We wish it were not so, but it was so and our life and work still lay before us. We moved on. In such cases, of course, we wait upon the Lord and pray to him in hopes that in time the Lord will achieve a reconciliation and effect an agreement that we cannot. In this particular case such a reconciliation and such an agreement were achieved and very happily. Surely it is a beautiful thing, a most beautiful thing, that after what happened here, at the very end of his life and now a much older man, Paul in prison in Rome, awaiting his execution, wrote in his last letter to Timothy,
“Get Mark and bring him with you, for he is very useful to me for ministry.” [2 Tim. 4:11]
Among the few men Paul most wanted to have with him when he went to his death was Mark, this very Mark whom years before he had mistrusted so much that he separated from Barnabas – perhaps his closest friend in the world – just so that he wouldn’t have to take Mark with him on his next missionary journey. That he wanted Mark with him at the end is beautiful reconciliation indeed!
There is so much we wish were different than it is. There is so much we cannot change. The Christian life requires a wise recognition of that fact and faithful, cheerful, perseverance in the face of it.

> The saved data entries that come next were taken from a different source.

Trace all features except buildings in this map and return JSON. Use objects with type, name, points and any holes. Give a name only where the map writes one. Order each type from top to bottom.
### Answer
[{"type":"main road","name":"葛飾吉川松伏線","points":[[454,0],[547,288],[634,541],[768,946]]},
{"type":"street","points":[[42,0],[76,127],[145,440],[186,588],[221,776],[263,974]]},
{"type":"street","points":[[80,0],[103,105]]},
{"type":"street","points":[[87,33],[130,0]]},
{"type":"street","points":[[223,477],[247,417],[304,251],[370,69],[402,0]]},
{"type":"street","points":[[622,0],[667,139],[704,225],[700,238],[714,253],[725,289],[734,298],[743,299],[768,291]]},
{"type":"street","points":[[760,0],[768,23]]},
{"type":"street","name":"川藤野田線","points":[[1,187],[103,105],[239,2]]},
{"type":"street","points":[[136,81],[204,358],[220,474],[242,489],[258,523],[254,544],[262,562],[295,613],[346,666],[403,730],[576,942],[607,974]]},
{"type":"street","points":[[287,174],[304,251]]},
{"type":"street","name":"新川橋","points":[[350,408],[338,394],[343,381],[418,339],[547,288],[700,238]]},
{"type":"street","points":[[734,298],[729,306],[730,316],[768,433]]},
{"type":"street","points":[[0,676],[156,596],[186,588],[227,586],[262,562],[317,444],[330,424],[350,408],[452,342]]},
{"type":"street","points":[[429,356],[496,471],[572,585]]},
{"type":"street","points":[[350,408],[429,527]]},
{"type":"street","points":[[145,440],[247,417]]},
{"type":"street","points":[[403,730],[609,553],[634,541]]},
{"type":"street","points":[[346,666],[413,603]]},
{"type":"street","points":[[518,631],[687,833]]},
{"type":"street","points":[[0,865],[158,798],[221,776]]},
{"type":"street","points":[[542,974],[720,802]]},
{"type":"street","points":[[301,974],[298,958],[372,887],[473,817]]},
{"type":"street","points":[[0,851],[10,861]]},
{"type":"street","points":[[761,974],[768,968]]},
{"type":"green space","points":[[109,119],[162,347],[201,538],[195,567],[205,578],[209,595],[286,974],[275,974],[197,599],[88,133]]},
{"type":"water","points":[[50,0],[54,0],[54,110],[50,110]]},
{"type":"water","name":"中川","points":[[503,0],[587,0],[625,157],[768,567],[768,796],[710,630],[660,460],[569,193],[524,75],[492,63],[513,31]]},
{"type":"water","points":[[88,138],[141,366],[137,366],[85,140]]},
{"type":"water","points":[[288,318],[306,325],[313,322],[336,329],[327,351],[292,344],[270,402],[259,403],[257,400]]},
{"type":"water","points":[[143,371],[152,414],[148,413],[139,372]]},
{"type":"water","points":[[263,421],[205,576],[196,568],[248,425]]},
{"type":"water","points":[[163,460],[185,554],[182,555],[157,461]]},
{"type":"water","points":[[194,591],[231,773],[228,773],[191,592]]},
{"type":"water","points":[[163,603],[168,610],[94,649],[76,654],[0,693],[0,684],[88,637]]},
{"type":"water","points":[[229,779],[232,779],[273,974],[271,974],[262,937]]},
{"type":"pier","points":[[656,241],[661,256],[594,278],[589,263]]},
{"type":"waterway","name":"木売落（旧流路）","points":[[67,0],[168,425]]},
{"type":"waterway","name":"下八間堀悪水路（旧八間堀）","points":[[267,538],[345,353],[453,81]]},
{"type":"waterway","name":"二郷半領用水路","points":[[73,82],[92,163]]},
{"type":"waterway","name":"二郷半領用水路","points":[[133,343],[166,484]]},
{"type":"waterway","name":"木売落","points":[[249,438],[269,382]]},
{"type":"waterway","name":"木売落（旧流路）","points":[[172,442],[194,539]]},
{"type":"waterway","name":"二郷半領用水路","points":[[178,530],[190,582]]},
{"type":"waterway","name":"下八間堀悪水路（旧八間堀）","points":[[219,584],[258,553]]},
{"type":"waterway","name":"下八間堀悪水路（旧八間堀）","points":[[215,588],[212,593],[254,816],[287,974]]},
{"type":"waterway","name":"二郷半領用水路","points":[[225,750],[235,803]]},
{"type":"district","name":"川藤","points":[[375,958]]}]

As Gregory the Great, the Gregory of Gregorian chant fame, wisely put it:
“The holy church corrects certain things with fervor, she tolerates others with meekness, she closes her eyes on still others and bears them with reflective attention.”
That is how we are to obey the text we have read this morning. To have as few disputes between us as possible and, when they cannot be avoided, to carry ourselves in them and toward others with whom we disagree so as to cause even our enemies to say: there is more love and peace and patience in a Christian dispute than there is in our agreement!